Story excerpt provided by The Athens Messenger.
Written by Steve Robb.
A business in the Ohio University Innovation Center is planning a major expansion that would move the company to its own facility and create about 75 additional jobs.
RXQ Compounding, a company that makes sterile drugs for hospitals and physicians, is planning a $3.5-$4 million expansion, according to founder and President Edward Zatta.
“We’re getting ready to purchase a building from OhioHealth out in Albany,” Zatta explained, with additional space to be constructed. “We’re going to have about a 35,000-square-foot manufacturing facility there.”
The building in Albany, located on Blizzard Lane, was originally built as a physician’s office for OhioHealth and was later leased to Holzer Health System. Also, OhioHealth had some administrative and billing personnel there until they were moved to Athens, said Mark Seckinger, president of OhioHealth O’Bleness Hospital. He said closing of the sale should take place soon, although he declined to confirm that RXQ was the potential buyer.
Plans call for RXQ Compounding to construct a new compounding building and a shipping/receiving building. Even with that construction, Zatta said, there will be land remaining. Zatta explained that the plan is to first move RXQ’s administrative offices into the purchased building, with the new manufacturing space ready for use the second quarter of 2018. He said the company currently uses two clean rooms with three separate work areas at the Innovation Center, and the expansion is slated to have 14 work areas.
Zatta said the company has 22 employees, and that number is expected to increase to around 100 over a three-year period.
He said he hopes to get confirmation in the next few days that JobsOhio will help finance the expansion.
“Our goal here is to keep generating jobs and keep growing, and try to find other opportunities to do that,” Zatta said.
The company has been manufacturing in the Innovation Center for over two years, but that only started after working through a lengthy regulatory process, according to Zatta.
“It’s a very regulatory-intensive type of industry,” he explained.

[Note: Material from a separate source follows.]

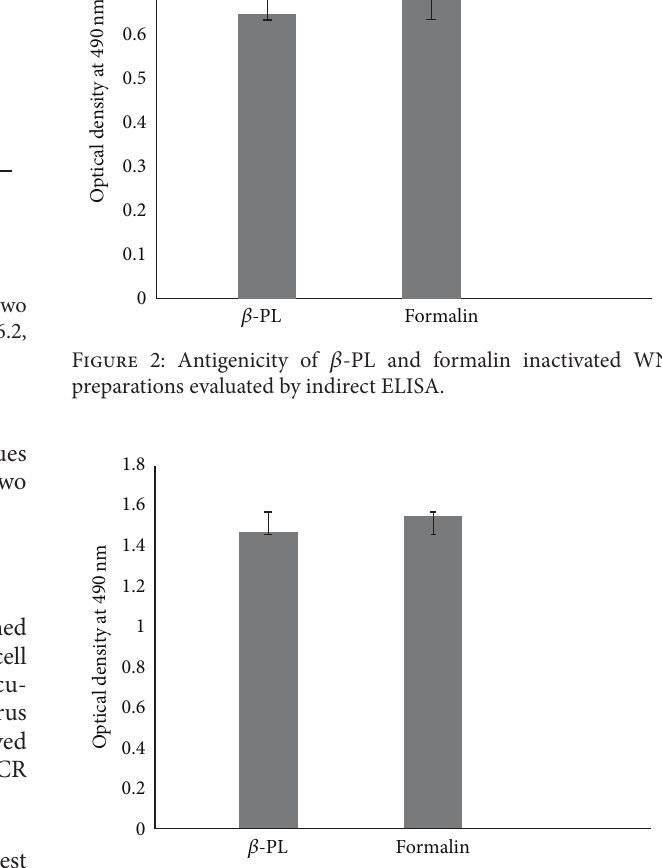
Figure 3: Humoral immune response induced in mice model by 𝛽 - PL and formalin inactivated WN preparations evaluated by indirect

Zatta, who owns four pharmacies that include two in Athens at the Castrop Center and Ohio University, said the idea for RXQ Compounding grew out of an Ohio Pharmacists Association meeting in 2014 at which an attorney explained how new FDA regulations would impact compounding done by pharmacies. The new rules allowed for creation of compounding outsourcing facilities. Zatta said he approached the attorney for help in creating one, which led to formation of RXQ Compounding.

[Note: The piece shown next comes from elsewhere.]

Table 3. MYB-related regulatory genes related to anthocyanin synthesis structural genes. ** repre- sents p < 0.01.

When asked for an example of what RXQ produces, Zatta mentioned that there is a nationwide shortage of injectable sodium bicarbonate, which is baking soda.
“We make sodium bicarb for hospitals to use. This is a drug that doesn’t sound like this great wonder drug, but it’s on every crash cart in every hospital if you need it…,” Zatta said, adding that there are other medical uses for it.
Currently, RXQ is licensed in 33 states to sell its projects, according to Zatta.
There have been preliminary discussions about the Athens County Port Authority possibly issuing tax-exemption bonds for RXQ expansion, although Zatta said it would be for a future expansion beyond the one currently planned. Sara Marrs-Maxfield, secretary for the Port Authority and executive director of the Athens County Economic Development Council, said the Port Authority board hasn’t heard details of what RXQ would do with the bond financing if it is issued. She said Zatta will likely make a presentation to the board next month.
Zatta said the company plans to stay in Athens County long term.
“We’re actually trying to create jobs, we’re not just here having a business that’s going to go off to some investment banker and be transferred away from here,” he said. “RXQ is going to be here in the foreseeable future … We’re going to be in the Athens area in perpetuity.”